During dTMS treatment, a cap containing coils delivers magnetic pulses to stimulate nerve cells in the brain. The study compared active dTMS treatment with sham (inactive) treatment in 87 people with OCD, with participants in the active treatment group experiencing greater improvement in symptoms at the end of treatment and at a follow-up assessment four weeks later.

The study, led by Lior Carmi, Ph.D., of Tel Aviv University, included participants aged 22 to 68 years who were receiving outpatient treatment at 11 centers in the Canada, Israel, and the United States. All participants had a baseline score of 20 or higher on the Yale-Brown Obsessive Compulsive Scale (YBOCS), indicating that they were experiencing at least moderate symptoms of OCD despite treatment. Participants received 29 treatment sessions of active or sham treatment over a span of six weeks. The caps worn by those in the sham treatment group caused sensations in the participants’ scalps but delivered no magnetic pulses.

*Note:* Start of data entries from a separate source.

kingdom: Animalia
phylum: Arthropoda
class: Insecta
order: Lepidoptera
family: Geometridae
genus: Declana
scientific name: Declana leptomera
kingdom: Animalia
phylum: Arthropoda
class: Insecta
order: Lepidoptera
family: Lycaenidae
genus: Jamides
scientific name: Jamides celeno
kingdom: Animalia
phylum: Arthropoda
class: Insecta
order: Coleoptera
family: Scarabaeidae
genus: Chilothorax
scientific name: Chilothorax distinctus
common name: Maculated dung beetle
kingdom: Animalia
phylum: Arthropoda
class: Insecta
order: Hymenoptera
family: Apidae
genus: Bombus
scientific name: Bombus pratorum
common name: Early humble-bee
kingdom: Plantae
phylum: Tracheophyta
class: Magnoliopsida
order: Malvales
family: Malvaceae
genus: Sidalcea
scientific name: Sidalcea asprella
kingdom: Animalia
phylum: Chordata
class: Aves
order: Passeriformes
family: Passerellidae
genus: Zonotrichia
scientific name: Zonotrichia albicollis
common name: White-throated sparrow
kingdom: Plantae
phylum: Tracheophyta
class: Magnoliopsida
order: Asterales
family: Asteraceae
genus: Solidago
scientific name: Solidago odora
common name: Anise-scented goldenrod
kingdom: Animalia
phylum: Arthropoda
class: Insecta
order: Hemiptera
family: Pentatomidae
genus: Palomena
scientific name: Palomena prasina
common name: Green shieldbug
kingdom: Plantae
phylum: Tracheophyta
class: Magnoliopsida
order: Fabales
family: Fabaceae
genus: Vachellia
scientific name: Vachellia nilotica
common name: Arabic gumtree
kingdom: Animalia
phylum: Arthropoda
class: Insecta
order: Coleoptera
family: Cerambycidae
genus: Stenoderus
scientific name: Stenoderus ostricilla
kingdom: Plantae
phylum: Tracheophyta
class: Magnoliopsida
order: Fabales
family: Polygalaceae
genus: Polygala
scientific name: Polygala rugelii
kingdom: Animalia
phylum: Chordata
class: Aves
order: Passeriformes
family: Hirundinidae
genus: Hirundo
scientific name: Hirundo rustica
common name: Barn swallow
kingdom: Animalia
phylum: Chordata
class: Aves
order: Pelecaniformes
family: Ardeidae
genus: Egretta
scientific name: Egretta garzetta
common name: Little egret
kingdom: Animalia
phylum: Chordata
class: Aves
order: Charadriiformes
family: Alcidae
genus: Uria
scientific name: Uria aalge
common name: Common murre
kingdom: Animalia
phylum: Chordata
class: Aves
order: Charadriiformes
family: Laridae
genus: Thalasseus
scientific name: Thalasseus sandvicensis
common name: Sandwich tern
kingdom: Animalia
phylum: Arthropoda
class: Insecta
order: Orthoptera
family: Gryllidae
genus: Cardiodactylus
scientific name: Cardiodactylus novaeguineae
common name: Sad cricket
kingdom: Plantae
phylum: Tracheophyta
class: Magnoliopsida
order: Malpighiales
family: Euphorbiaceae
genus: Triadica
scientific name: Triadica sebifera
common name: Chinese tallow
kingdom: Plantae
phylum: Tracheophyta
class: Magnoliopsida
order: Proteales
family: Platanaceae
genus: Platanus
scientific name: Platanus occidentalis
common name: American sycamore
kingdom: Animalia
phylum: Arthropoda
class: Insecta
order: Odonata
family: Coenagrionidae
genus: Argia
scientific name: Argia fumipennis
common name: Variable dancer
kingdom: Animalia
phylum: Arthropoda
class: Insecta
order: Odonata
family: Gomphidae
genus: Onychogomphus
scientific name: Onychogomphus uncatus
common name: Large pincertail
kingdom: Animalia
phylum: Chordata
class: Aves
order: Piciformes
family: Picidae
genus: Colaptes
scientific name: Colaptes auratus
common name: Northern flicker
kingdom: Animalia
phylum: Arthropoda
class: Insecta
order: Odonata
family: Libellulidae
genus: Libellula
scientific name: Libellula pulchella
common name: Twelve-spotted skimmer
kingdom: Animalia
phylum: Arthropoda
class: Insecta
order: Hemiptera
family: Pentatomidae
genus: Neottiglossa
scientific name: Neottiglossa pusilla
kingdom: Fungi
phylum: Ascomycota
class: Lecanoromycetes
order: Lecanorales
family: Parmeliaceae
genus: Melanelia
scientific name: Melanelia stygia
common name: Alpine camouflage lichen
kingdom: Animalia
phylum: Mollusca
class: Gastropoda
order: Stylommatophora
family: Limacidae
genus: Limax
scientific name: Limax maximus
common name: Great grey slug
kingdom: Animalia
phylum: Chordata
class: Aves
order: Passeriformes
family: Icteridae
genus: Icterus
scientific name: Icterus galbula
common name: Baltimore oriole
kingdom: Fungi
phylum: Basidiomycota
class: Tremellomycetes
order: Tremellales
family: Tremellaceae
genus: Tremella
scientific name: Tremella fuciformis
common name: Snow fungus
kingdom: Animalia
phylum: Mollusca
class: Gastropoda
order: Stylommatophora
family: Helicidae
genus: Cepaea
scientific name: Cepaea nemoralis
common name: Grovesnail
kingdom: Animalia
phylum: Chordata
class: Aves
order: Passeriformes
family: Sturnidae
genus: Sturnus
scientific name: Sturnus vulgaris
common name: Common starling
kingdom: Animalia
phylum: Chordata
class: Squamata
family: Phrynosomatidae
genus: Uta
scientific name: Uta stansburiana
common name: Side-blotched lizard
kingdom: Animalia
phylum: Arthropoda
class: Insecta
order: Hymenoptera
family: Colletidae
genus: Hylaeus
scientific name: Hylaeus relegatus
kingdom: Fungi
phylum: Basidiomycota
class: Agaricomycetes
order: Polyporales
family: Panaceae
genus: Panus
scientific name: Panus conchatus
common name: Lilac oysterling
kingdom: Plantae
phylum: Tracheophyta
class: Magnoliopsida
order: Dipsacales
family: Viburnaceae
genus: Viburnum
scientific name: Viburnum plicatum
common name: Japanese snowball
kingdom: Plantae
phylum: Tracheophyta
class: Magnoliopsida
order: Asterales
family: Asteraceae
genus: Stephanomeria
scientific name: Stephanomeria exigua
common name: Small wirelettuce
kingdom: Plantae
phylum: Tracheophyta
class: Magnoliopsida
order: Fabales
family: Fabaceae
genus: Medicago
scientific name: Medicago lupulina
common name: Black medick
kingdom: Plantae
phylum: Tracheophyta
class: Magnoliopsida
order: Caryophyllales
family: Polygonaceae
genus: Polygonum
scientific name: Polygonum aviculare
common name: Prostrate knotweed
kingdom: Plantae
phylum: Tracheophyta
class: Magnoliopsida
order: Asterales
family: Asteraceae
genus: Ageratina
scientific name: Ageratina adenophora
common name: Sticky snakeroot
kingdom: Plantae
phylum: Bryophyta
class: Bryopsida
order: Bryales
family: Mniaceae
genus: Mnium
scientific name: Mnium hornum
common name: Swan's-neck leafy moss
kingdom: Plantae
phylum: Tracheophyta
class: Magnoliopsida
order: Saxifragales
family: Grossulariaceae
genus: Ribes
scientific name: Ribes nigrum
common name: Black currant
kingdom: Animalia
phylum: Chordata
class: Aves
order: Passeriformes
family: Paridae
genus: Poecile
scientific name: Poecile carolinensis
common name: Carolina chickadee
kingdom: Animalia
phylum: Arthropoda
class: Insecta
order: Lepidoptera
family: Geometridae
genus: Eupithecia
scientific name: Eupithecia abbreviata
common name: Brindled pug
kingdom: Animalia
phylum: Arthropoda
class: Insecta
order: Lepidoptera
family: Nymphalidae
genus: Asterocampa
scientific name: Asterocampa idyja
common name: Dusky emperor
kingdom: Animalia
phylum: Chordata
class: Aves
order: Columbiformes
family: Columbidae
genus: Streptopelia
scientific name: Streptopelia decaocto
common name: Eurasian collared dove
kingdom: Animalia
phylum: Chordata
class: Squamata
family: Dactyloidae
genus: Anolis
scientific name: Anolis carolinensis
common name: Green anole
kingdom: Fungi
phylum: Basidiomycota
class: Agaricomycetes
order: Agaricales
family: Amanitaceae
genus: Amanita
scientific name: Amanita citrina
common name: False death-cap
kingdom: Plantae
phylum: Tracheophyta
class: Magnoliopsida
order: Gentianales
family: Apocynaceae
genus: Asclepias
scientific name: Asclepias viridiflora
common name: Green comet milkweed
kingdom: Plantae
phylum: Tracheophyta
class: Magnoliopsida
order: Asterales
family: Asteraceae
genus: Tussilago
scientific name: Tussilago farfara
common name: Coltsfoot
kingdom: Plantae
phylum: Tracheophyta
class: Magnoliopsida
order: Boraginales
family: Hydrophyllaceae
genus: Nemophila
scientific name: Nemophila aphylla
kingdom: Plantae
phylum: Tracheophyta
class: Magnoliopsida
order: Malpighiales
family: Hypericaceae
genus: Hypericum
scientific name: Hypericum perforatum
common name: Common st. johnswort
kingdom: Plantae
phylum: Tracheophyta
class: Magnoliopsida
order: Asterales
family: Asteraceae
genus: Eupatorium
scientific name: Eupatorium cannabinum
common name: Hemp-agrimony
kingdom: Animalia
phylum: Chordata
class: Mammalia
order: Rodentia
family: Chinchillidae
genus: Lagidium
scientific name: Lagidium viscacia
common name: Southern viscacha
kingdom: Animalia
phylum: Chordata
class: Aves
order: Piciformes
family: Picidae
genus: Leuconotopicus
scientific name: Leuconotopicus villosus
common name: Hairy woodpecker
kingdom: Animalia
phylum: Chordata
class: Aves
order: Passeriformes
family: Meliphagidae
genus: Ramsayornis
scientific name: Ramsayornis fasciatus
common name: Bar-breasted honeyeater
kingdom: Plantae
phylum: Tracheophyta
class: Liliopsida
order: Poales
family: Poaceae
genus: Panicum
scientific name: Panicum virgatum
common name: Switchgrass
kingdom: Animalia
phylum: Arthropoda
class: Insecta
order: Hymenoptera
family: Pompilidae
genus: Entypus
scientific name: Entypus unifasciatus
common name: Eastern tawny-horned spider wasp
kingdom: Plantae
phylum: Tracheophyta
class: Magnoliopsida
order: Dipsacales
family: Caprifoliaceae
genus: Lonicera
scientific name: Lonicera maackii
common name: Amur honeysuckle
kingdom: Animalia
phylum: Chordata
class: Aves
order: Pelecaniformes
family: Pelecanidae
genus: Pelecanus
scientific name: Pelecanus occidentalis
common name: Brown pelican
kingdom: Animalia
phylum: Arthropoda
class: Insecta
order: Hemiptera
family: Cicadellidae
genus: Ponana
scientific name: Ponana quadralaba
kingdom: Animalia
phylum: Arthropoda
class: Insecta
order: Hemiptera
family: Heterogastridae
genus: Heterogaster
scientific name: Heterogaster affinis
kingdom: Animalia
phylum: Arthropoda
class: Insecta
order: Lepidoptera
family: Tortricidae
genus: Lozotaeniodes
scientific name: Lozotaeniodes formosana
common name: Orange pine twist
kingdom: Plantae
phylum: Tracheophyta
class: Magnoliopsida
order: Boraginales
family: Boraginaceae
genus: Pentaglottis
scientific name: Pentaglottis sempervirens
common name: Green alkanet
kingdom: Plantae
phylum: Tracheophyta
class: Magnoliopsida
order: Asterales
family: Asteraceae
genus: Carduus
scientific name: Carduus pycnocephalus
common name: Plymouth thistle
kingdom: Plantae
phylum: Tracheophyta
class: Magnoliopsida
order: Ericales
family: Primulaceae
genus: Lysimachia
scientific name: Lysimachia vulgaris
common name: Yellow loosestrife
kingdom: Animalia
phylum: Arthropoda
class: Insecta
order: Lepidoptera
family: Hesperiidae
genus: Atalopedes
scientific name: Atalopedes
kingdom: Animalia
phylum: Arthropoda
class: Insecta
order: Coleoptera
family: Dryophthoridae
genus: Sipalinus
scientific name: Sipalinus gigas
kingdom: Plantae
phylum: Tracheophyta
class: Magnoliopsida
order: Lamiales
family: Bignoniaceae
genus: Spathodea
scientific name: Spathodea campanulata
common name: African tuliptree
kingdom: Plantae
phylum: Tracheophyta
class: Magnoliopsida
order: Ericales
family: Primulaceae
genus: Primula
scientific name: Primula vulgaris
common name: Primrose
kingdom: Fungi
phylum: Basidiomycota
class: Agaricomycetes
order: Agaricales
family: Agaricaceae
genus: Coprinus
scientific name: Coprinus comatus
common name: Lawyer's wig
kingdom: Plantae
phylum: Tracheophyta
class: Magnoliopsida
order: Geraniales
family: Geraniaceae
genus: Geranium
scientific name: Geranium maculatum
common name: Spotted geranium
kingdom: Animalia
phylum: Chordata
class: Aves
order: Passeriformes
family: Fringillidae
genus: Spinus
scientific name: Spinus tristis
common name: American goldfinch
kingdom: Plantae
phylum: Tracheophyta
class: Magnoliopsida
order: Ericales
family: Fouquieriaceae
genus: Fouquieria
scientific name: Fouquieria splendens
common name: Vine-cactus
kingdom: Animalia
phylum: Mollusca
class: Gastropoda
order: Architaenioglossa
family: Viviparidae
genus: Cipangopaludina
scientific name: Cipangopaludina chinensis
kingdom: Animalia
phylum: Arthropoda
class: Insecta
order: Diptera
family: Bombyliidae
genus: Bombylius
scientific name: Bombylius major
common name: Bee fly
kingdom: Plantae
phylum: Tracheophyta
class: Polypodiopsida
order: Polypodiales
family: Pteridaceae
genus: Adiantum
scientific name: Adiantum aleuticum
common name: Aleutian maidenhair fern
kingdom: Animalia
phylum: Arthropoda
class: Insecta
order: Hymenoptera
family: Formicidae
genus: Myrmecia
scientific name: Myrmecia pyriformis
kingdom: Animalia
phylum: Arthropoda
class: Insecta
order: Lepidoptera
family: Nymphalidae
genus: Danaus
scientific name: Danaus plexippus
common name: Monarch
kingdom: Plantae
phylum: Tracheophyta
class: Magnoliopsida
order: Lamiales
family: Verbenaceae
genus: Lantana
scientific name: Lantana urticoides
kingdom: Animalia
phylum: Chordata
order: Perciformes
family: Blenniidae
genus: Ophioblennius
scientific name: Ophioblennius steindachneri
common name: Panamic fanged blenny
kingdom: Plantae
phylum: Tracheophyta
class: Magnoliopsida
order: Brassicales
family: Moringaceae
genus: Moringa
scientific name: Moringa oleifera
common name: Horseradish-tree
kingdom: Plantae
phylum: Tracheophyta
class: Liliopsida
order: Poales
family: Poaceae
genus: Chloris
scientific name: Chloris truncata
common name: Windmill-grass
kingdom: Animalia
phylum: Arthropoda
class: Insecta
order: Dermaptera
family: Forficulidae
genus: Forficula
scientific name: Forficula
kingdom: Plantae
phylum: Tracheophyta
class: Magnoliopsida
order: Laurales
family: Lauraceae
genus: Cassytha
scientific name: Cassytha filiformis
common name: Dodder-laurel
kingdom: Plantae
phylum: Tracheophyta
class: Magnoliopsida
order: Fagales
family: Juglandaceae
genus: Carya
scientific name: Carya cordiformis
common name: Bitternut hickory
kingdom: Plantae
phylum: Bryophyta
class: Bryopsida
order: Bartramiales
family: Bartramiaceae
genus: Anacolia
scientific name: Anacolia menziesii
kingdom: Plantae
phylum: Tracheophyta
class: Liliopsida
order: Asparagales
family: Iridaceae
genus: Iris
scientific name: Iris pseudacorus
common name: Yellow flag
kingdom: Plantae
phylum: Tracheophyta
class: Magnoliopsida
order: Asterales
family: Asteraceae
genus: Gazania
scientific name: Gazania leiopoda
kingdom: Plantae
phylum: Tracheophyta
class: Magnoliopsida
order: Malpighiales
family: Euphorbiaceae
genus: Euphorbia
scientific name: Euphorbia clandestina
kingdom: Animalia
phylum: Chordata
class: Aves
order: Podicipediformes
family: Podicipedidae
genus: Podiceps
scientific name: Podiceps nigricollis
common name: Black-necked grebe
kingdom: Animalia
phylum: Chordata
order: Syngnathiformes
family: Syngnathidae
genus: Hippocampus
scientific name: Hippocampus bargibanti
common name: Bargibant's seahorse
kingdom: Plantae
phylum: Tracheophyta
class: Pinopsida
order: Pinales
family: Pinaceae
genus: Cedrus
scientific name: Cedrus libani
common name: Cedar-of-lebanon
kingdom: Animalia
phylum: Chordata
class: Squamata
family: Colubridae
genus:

Before each treatment, the researchers guided the participants through a list of ideas that would provoke obsessive thoughts to activate the parts of the brain involved in OCD. A few minutes into treatment the researchers reminded participants to keep thinking those thoughts (for example, “Please keep thinking about the dirty handle”).

At the end of six weeks, YBOCS scores dropped an average of 6 points in the active treatment group, compared with 3.3 points in the sham treatment group. At the four-week follow-up, YBOCS scores were 6.5 points lower than baseline in the active treatment group, compared with 4.1 points in the sham treatment group. At both study’s end and the follow-up assessment, more participants in the active treatment group had achieved a full response, defined by a reduction of at least 30% in YBOCS score, than in the sham treatment group.

Participants in both groups experienced adverse events. The most common adverse event was headache, experienced by 37.5% in the active treatment group and 35.3% in the sham treatment group. The researchers noted that similar adverse effects were reported in prior studies.

“Although [triggering patient’s symptoms prior to the intervention may be] considered brief exposure therapy, the fact that both groups underwent the same exposure procedure suggests that the observed clinical effects were due only to stimulation,” the researchers wrote.